- The US reported a second consecutive blockbuster Nonfarm Payrolls report.
- Rising wages add to pressures on the Fed to taper bond buys.
- Stocks may suffer rate hike concerns, while the greenback has room to rise.
One million new jobs – when summing up July's better-than-expected 943,000 and the 88,000 upward revision to June's figure, this midsummer Nonfarm Payrolls is sizzling hot. Moreover, the Unemployment Rate has dropped from 5.9% to 5.4%, a sharp decline, beating expectations – and coming despite an increase in the PArticipation Rate to 61.7%. The U-6 Underemployment Rate tumbled from 9.8% to 9.2%, adding to the dollar increase.
With these figures, has the US economy made "substantial further progress? That is the term the all-powerful Federal Reserve set for withdrawing stimulus. The answer seems to be positive.
The question on investors' minds is: when will the Federal Reserve taper its bond-buying scheme? The world's most powerful central bank is currently purchasing $120 billion worth of debt every month, pumping a significant amount of cash into the economy.

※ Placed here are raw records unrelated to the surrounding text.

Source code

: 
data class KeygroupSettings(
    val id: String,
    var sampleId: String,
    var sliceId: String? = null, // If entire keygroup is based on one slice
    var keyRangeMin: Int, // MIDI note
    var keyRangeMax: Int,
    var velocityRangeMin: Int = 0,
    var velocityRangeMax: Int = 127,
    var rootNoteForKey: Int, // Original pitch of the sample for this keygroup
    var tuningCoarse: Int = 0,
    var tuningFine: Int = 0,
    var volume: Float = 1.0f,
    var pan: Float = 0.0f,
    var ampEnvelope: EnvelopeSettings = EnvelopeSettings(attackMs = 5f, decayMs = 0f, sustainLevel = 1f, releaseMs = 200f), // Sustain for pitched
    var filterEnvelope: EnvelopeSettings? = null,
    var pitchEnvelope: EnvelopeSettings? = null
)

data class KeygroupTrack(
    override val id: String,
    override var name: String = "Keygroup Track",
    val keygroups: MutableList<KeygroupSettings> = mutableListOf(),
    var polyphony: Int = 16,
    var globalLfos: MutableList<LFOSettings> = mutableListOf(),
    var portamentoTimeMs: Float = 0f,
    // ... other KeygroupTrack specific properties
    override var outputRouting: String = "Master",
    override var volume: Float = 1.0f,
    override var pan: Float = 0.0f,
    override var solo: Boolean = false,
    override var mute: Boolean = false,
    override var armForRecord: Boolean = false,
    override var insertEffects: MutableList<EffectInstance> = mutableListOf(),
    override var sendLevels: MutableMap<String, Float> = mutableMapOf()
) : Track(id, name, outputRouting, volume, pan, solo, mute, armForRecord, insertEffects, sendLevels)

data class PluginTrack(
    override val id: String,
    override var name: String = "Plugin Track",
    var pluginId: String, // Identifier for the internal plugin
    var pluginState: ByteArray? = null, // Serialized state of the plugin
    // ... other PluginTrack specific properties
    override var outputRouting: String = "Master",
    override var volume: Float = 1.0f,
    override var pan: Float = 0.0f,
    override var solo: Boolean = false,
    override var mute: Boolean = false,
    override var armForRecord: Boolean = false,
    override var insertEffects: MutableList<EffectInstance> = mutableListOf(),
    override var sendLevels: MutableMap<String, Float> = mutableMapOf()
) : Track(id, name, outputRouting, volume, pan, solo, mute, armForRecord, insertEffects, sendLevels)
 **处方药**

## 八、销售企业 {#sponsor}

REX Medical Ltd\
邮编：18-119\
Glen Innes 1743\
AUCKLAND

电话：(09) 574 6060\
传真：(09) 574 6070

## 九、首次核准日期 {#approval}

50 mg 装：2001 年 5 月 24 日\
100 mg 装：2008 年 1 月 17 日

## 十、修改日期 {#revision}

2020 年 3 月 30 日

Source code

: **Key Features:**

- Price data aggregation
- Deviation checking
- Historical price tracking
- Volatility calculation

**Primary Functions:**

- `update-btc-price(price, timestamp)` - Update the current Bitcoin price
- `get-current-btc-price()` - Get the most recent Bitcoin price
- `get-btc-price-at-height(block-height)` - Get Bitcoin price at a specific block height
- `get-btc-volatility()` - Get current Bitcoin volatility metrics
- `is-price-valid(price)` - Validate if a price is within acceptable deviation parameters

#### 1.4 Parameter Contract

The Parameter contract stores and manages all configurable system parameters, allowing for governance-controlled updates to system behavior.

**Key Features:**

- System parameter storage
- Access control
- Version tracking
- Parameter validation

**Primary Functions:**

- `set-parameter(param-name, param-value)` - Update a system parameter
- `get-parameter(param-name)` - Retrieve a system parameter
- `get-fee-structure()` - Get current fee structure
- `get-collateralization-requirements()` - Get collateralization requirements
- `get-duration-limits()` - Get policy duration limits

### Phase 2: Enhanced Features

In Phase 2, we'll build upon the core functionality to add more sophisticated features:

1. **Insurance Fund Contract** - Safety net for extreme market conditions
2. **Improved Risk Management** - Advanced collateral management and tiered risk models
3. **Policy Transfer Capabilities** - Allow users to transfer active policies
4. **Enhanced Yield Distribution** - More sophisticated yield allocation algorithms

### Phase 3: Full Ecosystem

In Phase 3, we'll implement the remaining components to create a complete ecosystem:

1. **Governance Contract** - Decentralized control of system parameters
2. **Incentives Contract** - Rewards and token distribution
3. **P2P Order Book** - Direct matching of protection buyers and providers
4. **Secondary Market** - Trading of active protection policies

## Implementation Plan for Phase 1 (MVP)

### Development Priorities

Reducing the scheme would not only make the dollar more attractive due to less devaluation but also serve as a signal that rate hikes are coming.

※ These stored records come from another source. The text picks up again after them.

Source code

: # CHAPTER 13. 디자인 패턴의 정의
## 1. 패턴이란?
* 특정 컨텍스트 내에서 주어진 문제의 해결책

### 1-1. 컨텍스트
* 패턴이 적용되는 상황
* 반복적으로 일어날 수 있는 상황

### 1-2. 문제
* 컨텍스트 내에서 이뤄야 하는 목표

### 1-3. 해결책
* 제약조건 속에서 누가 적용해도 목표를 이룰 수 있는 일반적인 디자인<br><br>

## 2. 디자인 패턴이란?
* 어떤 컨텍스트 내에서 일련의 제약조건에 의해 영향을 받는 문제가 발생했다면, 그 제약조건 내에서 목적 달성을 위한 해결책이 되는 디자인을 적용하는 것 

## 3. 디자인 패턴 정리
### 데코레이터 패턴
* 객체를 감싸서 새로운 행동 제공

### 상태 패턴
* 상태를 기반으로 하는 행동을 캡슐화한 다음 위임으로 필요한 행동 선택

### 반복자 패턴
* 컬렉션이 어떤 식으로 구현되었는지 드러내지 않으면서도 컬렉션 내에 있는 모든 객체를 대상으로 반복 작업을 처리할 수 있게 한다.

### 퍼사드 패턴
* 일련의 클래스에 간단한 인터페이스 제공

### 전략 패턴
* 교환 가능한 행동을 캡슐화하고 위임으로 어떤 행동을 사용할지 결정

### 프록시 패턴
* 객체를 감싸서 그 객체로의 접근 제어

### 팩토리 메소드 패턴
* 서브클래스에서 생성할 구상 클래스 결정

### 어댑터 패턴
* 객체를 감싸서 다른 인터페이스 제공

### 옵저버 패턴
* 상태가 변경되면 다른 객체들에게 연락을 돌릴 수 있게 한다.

Fed Vice-Chair Richard Clarida said that a tapering announcement would come this year – and these words have triggered a sell-off in bonds. In turn, higher yields on Uncle Sam's debt have supported the dollar.
Clarida also said that risks to his inflation outlook are to the upside – thus causing markets to focus more on costs, including those of labor. Average Hourly Earnings
And also here, there is also a strong dose of positive news – salaries are up 0.4% MoM in July, better than 0.3% projected. Moreover, wage growth has accelerated from 3.6% to 4% YoY – also smashing forecasts. This excellent development for workers implies more spending and elevated price pressures. Just before the publication, it was reported that Walmart is giving bonuses to retain warehouse workers. Happy days.
Prospects of fewer dollars printed mean a stronger greenback, while the specter of rate hikes gives investors a cause for a pause when coming to stocks. Shares of tech companies will likely bear the brunt of losses.